* _Arbeitsauftrag_: Entscheide für jede der folgenden Aussagen, ob sie mit dem Seitenauszug übereinstimmt, und nenne dazu Ja oder Nein samt den ausschlaggebenden Worten als wörtliches Zitat. 1. Das Stück «Beate Uwe Uwe Selfie Klick» hat am 2. November Premiere. 2. Franz Knoppe beschäftigt sich seit zehn Jahren mit dem Thema. 3. Insgesamt werden zwölf Theaterstücke gezeigt.

* _Seitenauszug_:

Als Regisseurin verantwortet sie zudem eines der elf Theaterstücke, die auf Bühnen in Chemnitz, Zwickau, Jena, Dresden und Nürnberg gezeigt werden. In «Beate Uwe Uwe Selfie Klick», das am 2. November Premiere hat, rücken diejenigen in den Vordergrund, die nach Meinung der Theatermacher in der öffentlichen Debatte viel zu oft im Hintergrund bleiben: die Unterstützer des Terrortrios.

 

Die Mehrheit der Menschen setze sich nicht mit den vielen offenen Fragen auseinander, meint Projektleiter Franz Knoppe, der sich mit der Zwickauer Künstlergruppe Grass Lifter seit vier Jahren mit dem Thema beschäftigt. Knoppe meint, weder das seit Mai 2013 laufende Verfahren in München noch die zahlreichen Untersuchungsausschüsse hätten die rechte Szene nennenswert in Bedrängnis gebracht.

* _Bereitgestellte Daten_:
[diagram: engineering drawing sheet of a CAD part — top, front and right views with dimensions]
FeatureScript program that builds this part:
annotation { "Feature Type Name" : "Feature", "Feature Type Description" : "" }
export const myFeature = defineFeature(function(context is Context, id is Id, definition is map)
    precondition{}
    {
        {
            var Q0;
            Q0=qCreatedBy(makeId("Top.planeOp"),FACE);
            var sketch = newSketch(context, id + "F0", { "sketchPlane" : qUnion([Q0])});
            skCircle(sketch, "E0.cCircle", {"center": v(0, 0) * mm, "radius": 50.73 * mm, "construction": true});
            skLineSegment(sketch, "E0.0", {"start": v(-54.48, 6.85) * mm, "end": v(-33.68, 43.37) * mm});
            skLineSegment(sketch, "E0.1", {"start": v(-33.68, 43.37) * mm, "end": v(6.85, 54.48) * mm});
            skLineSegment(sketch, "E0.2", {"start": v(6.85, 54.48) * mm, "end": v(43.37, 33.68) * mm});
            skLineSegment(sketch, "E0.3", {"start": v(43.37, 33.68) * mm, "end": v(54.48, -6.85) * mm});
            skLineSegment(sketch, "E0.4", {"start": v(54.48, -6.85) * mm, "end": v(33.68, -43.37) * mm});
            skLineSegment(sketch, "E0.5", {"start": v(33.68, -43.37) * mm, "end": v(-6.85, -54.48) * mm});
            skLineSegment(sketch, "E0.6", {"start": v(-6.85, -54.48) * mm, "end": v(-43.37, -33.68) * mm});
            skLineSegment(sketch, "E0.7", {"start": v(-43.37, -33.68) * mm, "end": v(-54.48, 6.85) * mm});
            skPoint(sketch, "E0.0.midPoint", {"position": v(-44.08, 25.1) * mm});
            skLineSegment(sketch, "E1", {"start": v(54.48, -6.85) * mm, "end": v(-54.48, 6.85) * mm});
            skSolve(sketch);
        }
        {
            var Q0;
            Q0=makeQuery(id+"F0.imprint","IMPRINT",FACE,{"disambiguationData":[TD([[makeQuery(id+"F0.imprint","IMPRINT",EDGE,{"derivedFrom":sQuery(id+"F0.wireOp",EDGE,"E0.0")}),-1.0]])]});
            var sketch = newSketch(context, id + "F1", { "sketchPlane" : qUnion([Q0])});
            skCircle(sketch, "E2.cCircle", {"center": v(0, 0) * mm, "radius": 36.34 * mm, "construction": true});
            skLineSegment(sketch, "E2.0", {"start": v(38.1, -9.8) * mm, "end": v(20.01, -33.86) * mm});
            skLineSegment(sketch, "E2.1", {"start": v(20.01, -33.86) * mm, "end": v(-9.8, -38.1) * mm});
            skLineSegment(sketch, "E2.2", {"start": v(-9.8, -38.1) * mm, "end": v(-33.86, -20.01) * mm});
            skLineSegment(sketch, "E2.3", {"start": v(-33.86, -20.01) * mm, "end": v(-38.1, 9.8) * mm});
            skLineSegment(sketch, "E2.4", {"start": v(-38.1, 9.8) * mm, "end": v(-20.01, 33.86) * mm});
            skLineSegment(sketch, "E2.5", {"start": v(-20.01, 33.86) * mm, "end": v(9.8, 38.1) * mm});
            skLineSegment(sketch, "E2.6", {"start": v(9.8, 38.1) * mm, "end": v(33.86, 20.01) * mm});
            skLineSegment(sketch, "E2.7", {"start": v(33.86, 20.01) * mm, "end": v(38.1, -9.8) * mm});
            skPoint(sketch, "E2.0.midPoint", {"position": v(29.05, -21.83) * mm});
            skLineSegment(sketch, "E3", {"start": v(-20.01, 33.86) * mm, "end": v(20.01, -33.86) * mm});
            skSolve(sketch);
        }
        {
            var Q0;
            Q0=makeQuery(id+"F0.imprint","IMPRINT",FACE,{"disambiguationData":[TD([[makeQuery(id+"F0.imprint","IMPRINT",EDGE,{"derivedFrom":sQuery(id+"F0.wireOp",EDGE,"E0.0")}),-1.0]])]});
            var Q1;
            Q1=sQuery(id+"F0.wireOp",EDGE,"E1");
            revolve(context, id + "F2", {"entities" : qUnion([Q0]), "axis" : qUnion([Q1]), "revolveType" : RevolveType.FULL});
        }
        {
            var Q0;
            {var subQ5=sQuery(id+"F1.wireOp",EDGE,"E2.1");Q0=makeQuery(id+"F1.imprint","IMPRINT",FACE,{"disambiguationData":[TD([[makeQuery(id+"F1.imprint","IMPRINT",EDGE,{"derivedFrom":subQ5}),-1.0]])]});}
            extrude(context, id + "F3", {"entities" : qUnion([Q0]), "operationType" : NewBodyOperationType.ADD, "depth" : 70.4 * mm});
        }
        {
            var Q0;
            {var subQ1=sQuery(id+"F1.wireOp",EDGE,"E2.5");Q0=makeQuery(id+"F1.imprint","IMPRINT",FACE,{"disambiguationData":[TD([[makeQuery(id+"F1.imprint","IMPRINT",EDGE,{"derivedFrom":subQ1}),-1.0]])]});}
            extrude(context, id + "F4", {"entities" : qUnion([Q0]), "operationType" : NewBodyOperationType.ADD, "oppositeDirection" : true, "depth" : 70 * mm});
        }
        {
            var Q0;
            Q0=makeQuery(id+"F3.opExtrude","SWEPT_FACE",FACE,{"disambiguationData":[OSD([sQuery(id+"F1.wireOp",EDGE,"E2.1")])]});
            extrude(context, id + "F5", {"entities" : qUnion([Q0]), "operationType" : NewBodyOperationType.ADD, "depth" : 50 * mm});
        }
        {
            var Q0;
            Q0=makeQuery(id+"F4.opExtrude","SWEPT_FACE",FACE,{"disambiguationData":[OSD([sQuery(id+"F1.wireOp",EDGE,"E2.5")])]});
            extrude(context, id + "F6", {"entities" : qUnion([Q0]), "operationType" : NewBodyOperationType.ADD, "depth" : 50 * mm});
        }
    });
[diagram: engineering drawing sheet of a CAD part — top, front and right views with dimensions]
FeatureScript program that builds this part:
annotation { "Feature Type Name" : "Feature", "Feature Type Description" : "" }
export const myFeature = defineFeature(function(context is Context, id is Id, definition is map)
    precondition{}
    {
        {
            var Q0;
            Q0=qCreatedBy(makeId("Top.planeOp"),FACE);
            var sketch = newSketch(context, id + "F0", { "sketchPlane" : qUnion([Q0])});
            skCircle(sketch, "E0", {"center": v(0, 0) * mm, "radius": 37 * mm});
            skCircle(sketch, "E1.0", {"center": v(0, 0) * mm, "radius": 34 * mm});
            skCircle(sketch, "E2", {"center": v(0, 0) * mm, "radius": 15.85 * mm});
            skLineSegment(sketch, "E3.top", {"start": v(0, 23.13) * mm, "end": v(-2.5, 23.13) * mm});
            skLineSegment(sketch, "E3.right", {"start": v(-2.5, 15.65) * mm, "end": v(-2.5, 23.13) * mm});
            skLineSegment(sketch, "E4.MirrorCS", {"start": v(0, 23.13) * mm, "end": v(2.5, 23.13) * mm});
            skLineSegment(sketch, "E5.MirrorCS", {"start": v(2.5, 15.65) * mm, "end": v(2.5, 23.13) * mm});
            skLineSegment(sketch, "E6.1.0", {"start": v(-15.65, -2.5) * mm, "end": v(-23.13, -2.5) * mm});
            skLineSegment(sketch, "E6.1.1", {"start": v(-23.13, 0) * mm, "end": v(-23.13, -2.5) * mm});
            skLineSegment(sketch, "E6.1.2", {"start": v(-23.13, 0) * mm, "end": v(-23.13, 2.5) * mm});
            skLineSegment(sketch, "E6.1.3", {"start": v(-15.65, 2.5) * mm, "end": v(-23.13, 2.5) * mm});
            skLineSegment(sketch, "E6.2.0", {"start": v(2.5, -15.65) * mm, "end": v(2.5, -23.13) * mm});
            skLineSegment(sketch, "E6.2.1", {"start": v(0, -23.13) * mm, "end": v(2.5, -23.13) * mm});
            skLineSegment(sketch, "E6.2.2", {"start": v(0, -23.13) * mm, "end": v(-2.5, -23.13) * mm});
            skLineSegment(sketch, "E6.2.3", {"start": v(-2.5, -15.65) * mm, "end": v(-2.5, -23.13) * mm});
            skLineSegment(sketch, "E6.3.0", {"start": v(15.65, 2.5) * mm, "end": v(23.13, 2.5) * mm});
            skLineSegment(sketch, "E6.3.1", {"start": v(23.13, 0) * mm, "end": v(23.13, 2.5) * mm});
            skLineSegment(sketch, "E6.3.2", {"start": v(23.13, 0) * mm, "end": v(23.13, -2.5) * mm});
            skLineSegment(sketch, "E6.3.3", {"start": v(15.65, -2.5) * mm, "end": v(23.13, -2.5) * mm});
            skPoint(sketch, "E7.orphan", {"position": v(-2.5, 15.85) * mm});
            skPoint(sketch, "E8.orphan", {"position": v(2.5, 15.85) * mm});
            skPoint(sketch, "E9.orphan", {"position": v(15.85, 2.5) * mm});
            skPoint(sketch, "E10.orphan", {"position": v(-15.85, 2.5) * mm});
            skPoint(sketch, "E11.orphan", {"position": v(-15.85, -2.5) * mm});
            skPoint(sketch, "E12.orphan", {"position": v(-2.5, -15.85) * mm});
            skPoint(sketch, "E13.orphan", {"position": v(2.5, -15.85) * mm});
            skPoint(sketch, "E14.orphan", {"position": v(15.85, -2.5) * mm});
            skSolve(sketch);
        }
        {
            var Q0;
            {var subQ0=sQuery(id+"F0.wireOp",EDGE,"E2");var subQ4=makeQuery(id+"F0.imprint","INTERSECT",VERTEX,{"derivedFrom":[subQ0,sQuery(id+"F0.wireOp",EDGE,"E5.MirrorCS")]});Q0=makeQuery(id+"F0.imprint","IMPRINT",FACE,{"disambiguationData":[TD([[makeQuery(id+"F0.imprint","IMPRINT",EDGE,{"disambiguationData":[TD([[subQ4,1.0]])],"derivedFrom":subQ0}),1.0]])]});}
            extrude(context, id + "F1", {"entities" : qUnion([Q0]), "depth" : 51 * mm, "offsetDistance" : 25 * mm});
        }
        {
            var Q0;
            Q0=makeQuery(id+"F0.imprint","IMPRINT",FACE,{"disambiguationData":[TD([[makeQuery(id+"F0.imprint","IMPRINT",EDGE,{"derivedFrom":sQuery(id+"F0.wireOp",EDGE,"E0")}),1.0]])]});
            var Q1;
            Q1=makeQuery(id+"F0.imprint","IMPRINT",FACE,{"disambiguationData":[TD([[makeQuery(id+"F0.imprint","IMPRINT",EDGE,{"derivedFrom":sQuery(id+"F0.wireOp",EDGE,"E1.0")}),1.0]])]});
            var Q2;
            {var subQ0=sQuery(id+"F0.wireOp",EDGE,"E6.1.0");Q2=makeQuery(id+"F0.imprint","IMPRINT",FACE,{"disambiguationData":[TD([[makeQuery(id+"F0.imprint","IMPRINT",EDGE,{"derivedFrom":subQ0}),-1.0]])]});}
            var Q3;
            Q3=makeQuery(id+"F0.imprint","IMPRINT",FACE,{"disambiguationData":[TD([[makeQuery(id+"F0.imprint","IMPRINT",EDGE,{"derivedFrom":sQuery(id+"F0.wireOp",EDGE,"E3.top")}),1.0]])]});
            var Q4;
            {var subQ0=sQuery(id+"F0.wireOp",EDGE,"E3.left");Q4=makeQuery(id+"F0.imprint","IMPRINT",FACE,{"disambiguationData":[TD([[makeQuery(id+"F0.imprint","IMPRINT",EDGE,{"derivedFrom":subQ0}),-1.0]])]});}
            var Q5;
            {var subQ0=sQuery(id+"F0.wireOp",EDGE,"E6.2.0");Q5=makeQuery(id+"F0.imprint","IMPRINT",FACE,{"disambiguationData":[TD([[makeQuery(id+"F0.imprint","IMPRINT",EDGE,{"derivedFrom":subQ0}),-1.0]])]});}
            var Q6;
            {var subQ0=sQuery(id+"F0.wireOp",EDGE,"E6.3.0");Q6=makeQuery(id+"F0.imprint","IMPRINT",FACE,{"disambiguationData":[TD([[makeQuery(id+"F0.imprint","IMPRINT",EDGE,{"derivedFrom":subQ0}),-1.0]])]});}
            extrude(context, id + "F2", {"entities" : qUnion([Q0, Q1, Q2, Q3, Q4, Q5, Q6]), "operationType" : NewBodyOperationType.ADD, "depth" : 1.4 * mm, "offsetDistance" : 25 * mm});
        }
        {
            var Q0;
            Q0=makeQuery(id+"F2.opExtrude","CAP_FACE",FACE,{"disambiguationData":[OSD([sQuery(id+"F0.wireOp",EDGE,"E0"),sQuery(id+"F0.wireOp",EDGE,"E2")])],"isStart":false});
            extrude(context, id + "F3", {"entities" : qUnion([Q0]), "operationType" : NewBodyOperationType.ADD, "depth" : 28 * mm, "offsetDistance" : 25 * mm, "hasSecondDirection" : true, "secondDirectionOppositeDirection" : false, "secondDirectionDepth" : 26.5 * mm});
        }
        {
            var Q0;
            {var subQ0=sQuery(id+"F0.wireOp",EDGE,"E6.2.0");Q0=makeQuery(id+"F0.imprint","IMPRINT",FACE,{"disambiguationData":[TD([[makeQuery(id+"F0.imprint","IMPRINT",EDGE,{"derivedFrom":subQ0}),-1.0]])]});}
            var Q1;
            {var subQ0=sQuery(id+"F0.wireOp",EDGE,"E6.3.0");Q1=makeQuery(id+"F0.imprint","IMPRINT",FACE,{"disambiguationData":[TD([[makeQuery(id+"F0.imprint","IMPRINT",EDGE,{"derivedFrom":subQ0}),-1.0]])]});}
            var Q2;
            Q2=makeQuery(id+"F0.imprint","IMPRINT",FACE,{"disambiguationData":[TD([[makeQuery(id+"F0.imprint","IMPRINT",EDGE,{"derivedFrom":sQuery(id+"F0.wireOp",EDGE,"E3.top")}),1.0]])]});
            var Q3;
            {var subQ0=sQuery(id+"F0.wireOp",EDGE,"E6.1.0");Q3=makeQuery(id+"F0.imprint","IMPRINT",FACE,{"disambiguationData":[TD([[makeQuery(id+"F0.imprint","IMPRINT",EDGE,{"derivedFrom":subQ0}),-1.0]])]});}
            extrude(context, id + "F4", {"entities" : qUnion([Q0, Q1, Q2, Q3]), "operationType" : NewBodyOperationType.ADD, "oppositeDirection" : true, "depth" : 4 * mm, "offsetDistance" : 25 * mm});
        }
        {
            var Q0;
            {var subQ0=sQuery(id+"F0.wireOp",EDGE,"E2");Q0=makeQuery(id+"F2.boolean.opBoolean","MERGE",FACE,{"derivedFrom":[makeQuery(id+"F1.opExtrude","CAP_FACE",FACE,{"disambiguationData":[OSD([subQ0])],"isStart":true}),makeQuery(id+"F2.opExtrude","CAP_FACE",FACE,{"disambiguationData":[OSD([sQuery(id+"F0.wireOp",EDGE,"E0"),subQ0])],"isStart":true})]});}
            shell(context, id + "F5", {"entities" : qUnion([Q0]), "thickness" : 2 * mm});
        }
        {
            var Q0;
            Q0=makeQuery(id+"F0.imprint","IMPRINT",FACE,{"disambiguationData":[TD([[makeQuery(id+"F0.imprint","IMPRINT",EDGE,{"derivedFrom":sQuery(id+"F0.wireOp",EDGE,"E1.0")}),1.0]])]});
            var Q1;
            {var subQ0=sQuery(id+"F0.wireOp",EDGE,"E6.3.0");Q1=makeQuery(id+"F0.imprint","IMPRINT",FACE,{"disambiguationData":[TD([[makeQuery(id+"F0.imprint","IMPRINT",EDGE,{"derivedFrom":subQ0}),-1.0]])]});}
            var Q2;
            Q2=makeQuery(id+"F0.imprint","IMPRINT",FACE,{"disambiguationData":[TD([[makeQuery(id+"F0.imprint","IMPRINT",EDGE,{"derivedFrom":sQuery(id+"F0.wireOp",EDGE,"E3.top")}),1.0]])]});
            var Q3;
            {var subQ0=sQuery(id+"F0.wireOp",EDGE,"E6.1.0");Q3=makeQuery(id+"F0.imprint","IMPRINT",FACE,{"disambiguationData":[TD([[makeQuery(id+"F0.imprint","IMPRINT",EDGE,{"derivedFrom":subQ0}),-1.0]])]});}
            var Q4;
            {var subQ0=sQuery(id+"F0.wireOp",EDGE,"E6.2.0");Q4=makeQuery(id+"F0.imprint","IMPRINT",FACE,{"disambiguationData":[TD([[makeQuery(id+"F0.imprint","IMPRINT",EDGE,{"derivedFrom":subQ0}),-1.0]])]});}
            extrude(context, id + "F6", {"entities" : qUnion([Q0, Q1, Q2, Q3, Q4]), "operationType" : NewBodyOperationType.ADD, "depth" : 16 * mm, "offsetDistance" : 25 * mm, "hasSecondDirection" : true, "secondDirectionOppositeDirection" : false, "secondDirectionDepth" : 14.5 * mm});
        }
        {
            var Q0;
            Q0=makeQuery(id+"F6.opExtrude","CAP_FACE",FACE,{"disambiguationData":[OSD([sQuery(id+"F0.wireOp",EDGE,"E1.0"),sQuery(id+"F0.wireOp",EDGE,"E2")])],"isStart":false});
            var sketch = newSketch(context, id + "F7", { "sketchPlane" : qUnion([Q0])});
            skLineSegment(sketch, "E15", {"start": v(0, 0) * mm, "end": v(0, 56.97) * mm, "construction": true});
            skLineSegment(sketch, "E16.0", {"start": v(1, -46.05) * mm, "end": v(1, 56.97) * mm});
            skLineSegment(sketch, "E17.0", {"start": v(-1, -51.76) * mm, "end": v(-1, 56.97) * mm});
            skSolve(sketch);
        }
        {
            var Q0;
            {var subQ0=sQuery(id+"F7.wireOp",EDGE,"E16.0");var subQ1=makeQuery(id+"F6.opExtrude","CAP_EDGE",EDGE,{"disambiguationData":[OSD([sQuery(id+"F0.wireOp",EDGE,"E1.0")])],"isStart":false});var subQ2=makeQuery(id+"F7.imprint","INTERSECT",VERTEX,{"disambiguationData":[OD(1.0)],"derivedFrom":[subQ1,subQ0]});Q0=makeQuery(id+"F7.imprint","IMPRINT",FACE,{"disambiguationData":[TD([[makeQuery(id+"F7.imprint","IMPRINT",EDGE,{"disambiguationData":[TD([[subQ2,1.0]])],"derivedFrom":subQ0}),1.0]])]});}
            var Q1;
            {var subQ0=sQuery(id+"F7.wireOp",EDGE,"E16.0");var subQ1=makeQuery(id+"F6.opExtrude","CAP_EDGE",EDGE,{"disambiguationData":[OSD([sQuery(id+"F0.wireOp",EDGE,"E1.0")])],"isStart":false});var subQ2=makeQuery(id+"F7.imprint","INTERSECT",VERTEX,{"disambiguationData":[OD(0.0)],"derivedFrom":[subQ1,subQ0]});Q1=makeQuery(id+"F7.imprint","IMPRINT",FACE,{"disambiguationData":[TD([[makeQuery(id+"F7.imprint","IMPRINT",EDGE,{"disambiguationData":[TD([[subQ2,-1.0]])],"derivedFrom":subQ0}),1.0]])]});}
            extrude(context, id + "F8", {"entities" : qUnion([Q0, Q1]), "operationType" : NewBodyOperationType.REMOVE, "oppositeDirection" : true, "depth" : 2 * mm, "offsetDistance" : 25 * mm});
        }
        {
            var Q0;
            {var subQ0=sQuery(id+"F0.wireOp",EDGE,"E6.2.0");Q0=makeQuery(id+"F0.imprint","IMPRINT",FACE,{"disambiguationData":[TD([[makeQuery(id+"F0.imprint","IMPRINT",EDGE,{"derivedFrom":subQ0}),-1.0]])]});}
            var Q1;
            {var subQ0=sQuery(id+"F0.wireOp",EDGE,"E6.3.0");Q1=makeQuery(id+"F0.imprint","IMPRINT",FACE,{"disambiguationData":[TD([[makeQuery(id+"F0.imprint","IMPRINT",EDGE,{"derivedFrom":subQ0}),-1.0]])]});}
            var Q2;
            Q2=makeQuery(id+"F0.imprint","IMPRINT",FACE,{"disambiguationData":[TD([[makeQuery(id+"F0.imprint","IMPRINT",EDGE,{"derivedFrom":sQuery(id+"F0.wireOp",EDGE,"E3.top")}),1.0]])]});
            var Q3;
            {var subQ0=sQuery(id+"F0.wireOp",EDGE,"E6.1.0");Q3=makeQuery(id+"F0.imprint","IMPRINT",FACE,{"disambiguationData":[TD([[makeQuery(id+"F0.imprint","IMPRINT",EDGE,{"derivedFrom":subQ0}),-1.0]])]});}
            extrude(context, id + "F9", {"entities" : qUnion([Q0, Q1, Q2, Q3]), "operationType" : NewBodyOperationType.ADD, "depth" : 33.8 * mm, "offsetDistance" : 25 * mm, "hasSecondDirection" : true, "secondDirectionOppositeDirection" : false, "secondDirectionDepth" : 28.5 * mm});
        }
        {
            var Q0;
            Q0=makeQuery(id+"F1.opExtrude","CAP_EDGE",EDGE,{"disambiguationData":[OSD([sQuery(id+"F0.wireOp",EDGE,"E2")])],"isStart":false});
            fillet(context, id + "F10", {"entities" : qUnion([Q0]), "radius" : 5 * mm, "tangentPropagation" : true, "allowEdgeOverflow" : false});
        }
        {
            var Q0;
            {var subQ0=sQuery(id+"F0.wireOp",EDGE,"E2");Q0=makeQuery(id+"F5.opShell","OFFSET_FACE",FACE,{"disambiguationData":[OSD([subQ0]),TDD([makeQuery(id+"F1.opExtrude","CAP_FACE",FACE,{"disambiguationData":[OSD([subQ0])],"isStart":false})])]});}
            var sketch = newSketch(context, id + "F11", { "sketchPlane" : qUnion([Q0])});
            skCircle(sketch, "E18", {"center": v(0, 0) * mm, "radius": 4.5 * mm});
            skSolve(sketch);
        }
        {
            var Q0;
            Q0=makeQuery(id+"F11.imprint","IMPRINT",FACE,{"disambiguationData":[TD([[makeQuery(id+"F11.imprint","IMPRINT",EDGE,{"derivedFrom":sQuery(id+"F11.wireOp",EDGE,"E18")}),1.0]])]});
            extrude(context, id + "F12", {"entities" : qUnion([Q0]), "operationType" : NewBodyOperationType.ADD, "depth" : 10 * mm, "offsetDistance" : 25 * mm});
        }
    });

* _Lösung_:
1. Ja: „das am 2. November Premiere hat“
2. Nein: „seit vier Jahren mit dem Thema beschäftigt“
3. Nein: „eines der elf Theaterstücke“